In his captivity, Eichmann no longer seemed like a fearsome member of Hitler's SS. He twisted his mouth in various directions. He took notes. He sometimes looked bored or indifferent. It was easy to see why Hanna Arendt, who wrote the landmark book Eichmann in Jerusalem, came to see Eichmann as a representative of the "banality of evil," an overused phrase that has been much disputed recently.
In his final days, the man who had arranged the deaths of millions looked like nothing more than a peculiar specimen, Nazism under glass.
Now comes Operation Finale, a movie that tells the story of how agents from the Mossad and Shin Bet discovered Eichmann in Argentina, apprehended him and brought him to Israel for a trial. Ben Kingsley portrays Eichmann and, no, I didn’t entirely buy him the role.

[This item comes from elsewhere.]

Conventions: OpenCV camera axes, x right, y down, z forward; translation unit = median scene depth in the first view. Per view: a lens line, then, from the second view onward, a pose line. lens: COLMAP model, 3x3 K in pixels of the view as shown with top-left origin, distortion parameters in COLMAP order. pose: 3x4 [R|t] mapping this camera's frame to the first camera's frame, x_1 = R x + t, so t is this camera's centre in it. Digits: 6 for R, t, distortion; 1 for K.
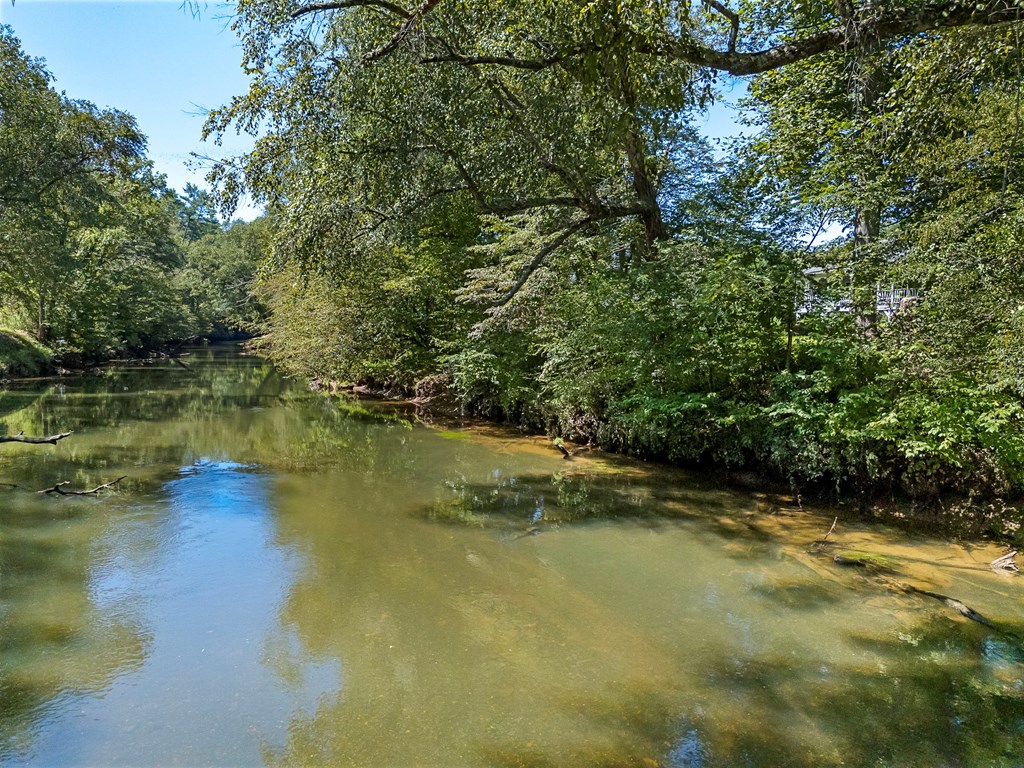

The gifted Kingsley is by no means terrible, but I couldn’t lose sight of the fact that I was watching him take on qualities of Eichmann that might have been glimpsed from watching YouTube videos of his trial and from reading. Kingsley shows flashes of anger and irritation, even an outburst of cruel arrogance. But it struck me that Kingsley, an actor of enormous technical precision, is interpreting Eichmann, not inhabiting him.
But that’s not all that’s wrong with Operation Finale. Director Chris Weitz (The Twilight Saga: New Moon) gives Eichmann's capture a play-by-play treatment that’s mirrored in the surprisingly unsurprising performance of Oscar Isaac, who portrays Peter Malkin, one of the agents who brought Eichmann to Israel. The mission to capture Eichmann was bold and daring, qualities Weitz's dutifully rendered account seldom matches.
Eichmann’s presence in Argentina was discovered when a young woman (Haley Lu Richardson) met Eichmann’s grown son (Joe Alwyn). Richardson's character was Jewish; her father was a Holocaust survivor. She knew what to do with information about Eichmann despite the fact she had genuine feelings for Eichmann’s son.
It turns out that Eichmann’s son, who claimed that his father was dead, was heavily involved with the numerous Nazis and their Argentine enablers who had taken refuge in Argentina after the war. Meetings of these unrepentant Nazis constitute one of the movie's more harrowing elements.
The members of the group that captures Eichmann, some of whom lost relatives during the Holocaust, must restrain their personal feelings and conquer any impulse toward vengeance. Most of them would have been happy to put a bullet in the Nazi’s head.
But the Israelis, particularly prime minister David Ben-Gurion, understood the value of putting Eichmann on trial: It would allow him to be judged by his Jewish accusers and would put Holocaust crimes on display for a world that wasn’t terribly well-informed about them.
In order to smuggle Eichmann out of Argentina, the Israelis planned to disguise him as an El Al crew member and slip him on an airplane. He’d be drugged and passed off as a crew member who had had too much to drink. For obscure reasons involving extradition law, the airline required a signature from Eichmann saying that he was willingly being brought to Israel for trial -- at least that's how the movie tells it.
Obtaining this signature becomes a central issue, shrinking the movie to play-on-film size. In a safe house in Buenos Aires, the Israelis try to persuade Eichmann to put pen to paper so that they can scurry him out of Argentina. Isaac's Malkin believes he knows how to obtain the signature and get on with the mission. Can he outfox a fox?
By the time the film reaches Israel, the screenplay suggests that Malkin, who lost a sister and her children to the Nazis, has achieved a bit of closure.
Eichmann was hanged in 1962, but his trial and punishment couldn't possibly measure up to the enormity of his crimes. Though essential, the punishment of individual perpetrators of genocide arrives without emotional release. It would take another film to bring us face-to-face with such confounding moral horror, one that didn't so often feel like a diligent re-enactment of real events.